In cytology, it is a common serious error to make mistake between HSIL in crowded sheets for endocervical cells (Fig 5) or vice versa. Several characteristics that make the endocervical cells can be mistaken as HSIL in crowded sheets are when the columnar cell shapes are ill defined or absent and the sheets appear as syncytial as cell borders within the sheets are inconspicuous. Endocervical cells that mimicking HSIL cell sheets are nearly always three or more nuclei thick, while the normal endocervical cell sheets are almost always less than three nuclei thick.
(Renshaw et al.,2006)
Most of the factors that make the HSIL in crowded sheets can be mistaken as endocervical cells are when their cytoplasmic textures resemble to that of endocervical cells. The pale, fragile and foamy cytoplasm of the HSIL therefore can be dismissed as endocervical cells. Although cytoplasmic texture may resemble that of endocervical cells, the groups do not have long runs of smooth apical or luminal cytoplasmic edge, across several cells, and nuclei set back a constant distance, repeated, ordered 'six around one' honeycomb arrangements of nuclei. Nuclei in crowded HSIL sheets are often very crowded, reflecting a very high nuclear N/C ratio. This is a very conspicuous screening feature when present. However, the N/C ratio is not always high in endocervical-like HSIL sheets where the cytoplasm may be relatively abundant in some sheets or in part of a sheet.
(Renshaw et al. ,2006)
This seems to contradict the principle that high N/C ratio is an essential feature of a HSIL. However, the real basis of the 'High N/C ratio equates to High grade' principle is that high grade abnormal cells have scant cytoplasm because they have failed to mature normally.

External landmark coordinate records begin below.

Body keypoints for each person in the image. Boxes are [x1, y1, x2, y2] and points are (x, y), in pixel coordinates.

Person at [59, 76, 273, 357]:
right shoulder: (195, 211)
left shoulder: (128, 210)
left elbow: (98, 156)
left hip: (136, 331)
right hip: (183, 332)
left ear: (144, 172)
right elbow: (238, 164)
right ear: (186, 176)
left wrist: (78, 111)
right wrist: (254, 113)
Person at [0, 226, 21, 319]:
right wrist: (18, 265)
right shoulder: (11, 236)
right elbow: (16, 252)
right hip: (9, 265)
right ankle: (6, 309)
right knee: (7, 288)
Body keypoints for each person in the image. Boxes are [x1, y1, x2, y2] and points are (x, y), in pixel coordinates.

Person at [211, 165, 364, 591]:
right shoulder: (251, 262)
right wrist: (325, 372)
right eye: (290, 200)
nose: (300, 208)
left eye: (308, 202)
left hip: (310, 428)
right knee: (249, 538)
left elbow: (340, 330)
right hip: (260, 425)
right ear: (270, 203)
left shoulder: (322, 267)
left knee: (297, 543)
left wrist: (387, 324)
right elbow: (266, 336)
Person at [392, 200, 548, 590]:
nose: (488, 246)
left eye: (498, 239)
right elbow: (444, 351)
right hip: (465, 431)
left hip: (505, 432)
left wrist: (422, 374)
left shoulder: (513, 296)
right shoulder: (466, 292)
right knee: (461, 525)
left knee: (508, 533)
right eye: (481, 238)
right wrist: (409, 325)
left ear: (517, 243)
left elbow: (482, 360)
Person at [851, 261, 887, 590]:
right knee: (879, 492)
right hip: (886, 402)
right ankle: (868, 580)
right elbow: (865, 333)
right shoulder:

We conclude that it is important to distinguishing HSIL from its mimics during reporting the result. HSIL cannot be agreeing if the fully characteristic found. By the way, getting adequate clinical information and continuous training to maintain competency and knowledge are some of the suggestion to reduce pitfalls. Thus, wrong diagnose of atypical glandular cells cause result over treatment. The diagnostic pitfalls of HSIL are endometrial cells, immature squamous metaplasia, endocervical cells, mild and moderate dyskaryosis, histiocyte, follicular cervicitis, and endometrial cell exfoliation due to an IUCD.